══ Data records

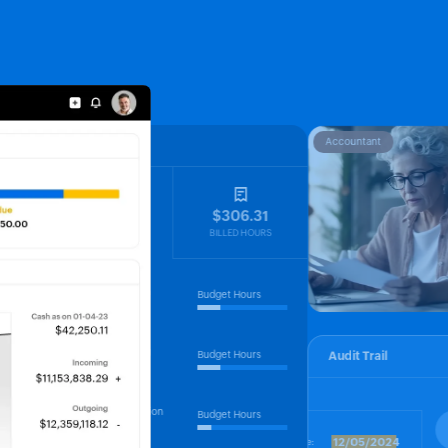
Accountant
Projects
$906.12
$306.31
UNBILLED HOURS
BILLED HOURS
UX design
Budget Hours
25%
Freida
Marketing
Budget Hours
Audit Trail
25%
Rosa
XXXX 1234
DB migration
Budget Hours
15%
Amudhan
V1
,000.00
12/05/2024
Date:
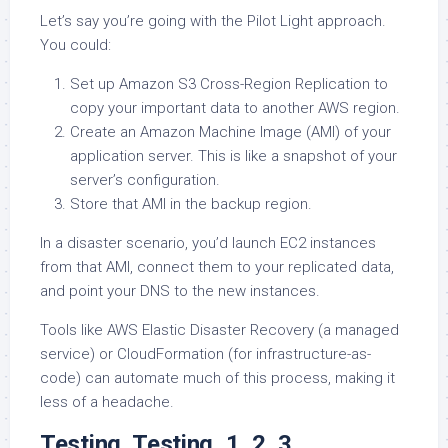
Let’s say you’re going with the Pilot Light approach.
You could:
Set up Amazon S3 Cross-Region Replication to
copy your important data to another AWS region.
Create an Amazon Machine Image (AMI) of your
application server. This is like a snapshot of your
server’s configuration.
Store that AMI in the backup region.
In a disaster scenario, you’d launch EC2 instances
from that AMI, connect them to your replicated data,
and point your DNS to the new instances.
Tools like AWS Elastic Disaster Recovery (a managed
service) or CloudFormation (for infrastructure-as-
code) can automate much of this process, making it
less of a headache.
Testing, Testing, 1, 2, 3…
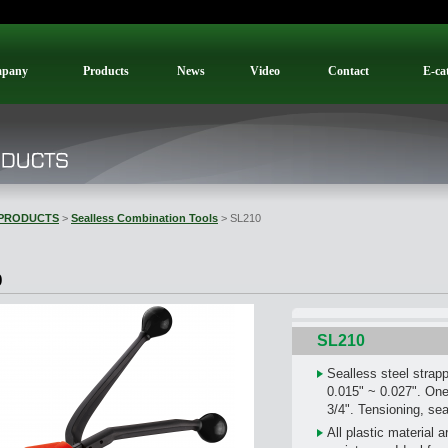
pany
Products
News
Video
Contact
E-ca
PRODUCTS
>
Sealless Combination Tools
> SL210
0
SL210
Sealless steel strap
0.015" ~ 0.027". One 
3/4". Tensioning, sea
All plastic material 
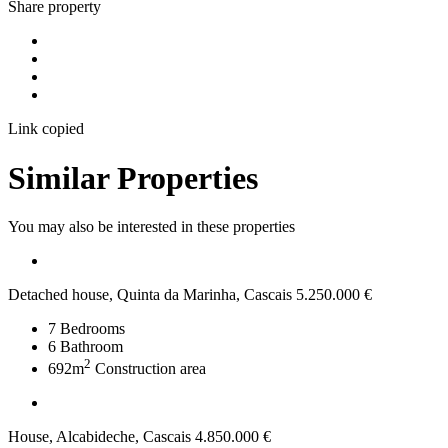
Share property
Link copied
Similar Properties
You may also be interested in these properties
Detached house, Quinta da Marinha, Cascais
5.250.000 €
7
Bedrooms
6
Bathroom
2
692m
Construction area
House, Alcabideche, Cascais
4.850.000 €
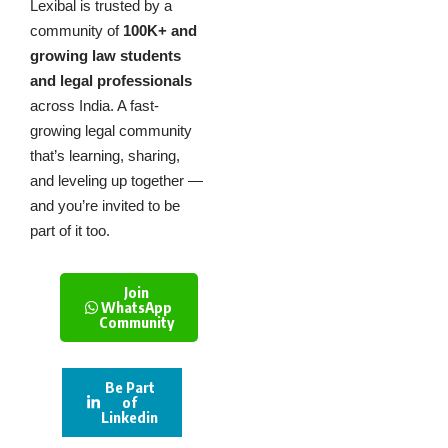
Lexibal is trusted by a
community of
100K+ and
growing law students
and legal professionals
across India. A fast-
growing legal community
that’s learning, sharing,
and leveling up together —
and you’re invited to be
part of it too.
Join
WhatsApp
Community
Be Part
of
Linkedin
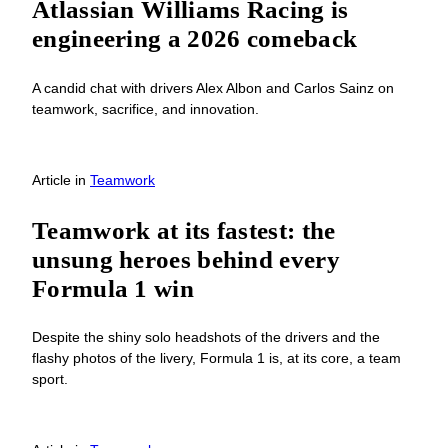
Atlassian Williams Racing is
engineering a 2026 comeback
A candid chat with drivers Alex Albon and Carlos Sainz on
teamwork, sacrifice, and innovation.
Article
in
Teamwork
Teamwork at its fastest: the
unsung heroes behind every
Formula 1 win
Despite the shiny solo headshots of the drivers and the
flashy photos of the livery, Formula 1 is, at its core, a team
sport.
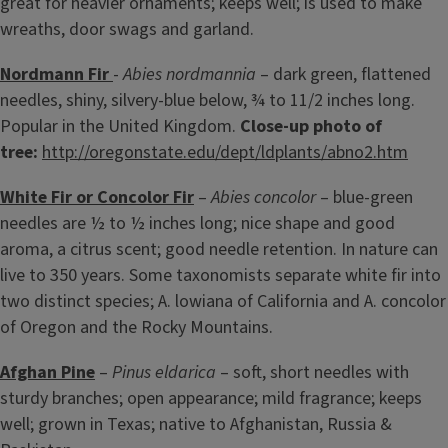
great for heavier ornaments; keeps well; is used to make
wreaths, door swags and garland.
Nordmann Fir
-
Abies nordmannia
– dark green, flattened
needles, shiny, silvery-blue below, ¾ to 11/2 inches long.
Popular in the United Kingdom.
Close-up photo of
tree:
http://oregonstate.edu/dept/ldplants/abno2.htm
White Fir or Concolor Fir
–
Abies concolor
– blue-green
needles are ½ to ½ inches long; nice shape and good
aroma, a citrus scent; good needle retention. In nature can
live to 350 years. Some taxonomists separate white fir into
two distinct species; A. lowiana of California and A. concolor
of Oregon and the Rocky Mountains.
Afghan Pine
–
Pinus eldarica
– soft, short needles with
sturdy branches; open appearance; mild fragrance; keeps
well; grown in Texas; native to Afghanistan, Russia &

════

Work instructions => All the records above must be retyped exactly, except for their pictures.

Expected output =>
Accountant
Projects
$906.12
$306.31
UNBILLED HOURS
BILLED HOURS
UX design
Budget Hours
25%
Freida
Marketing
Budget Hours
Audit Trail
25%
Rosa
XXXX 1234
DB migration
Budget Hours
15%
Amudhan
V1
,000.00
12/05/2024
Date:
Let’s say you’re going with the Pilot Light approach.
You could:
Set up Amazon S3 Cross-Region Replication to
copy your important data to another AWS region.
Create an Amazon Machine Image (AMI) of your
application server. This is like a snapshot of your
server’s configuration.
Store that AMI in the backup region.
In a disaster scenario, you’d launch EC2 instances
from that AMI, connect them to your replicated data,
and point your DNS to the new instances.
Tools like AWS Elastic Disaster Recovery (a managed
service) or CloudFormation (for infrastructure-as-
code) can automate much of this process, making it
less of a headache.
Testing, Testing, 1, 2, 3…
pany
Products
News
Video
Contact
E-ca
PRODUCTS
>
Sealless Combination Tools
> SL210
0
SL210
Sealless steel strap
0.015" ~ 0.027". One 
3/4". Tensioning, sea
All plastic material 
Share property
Link copied
Similar Properties
You may also be interested in these properties
Detached house, Quinta da Marinha, Cascais
5.250.000 €
7
Bedrooms
6
Bathroom
2
692m
Construction area
House, Alcabideche, Cascais
4.850.000 €
Lexibal is trusted by a
community of
100K+ and
growing law students
and legal professionals
across India. A fast-
growing legal community
that’s learning, sharing,
and leveling up together —
and you’re invited to be
part of it too.
Join
WhatsApp
Community
Be Part
of
Linkedin
Atlassian Williams Racing is
engineering a 2026 comeback
A candid chat with drivers Alex Albon and Carlos Sainz on
teamwork, sacrifice, and innovation.
Article
in
Teamwork
Teamwork at its fastest: the
unsung heroes behind every
Formula 1 win
Despite the shiny solo headshots of the drivers and the
flashy photos of the livery, Formula 1 is, at its core, a team
sport.
great for heavier ornaments; keeps well; is used to make
wreaths, door swags and garland.
Nordmann Fir
-
Abies nordmannia
– dark green, flattened
needles, shiny, silvery-blue below, ¾ to 11/2 inches long.
Popular in the United Kingdom.
Close-up photo of
tree:
http://oregonstate.edu/dept/ldplants/abno2.htm
White Fir or Concolor Fir
–
Abies concolor
– blue-green
needles are ½ to ½ inches long; nice shape and good
aroma, a citrus scent; good needle retention. In nature can
live to 350 years. Some taxonomists separate white fir into
two distinct species; A. lowiana of California and A. concolor
of Oregon and the Rocky Mountains.
Afghan Pine
–
Pinus eldarica
– soft, short needles with
sturdy branches; open appearance; mild fragrance; keeps
well; grown in Texas; native to Afghanistan, Russia &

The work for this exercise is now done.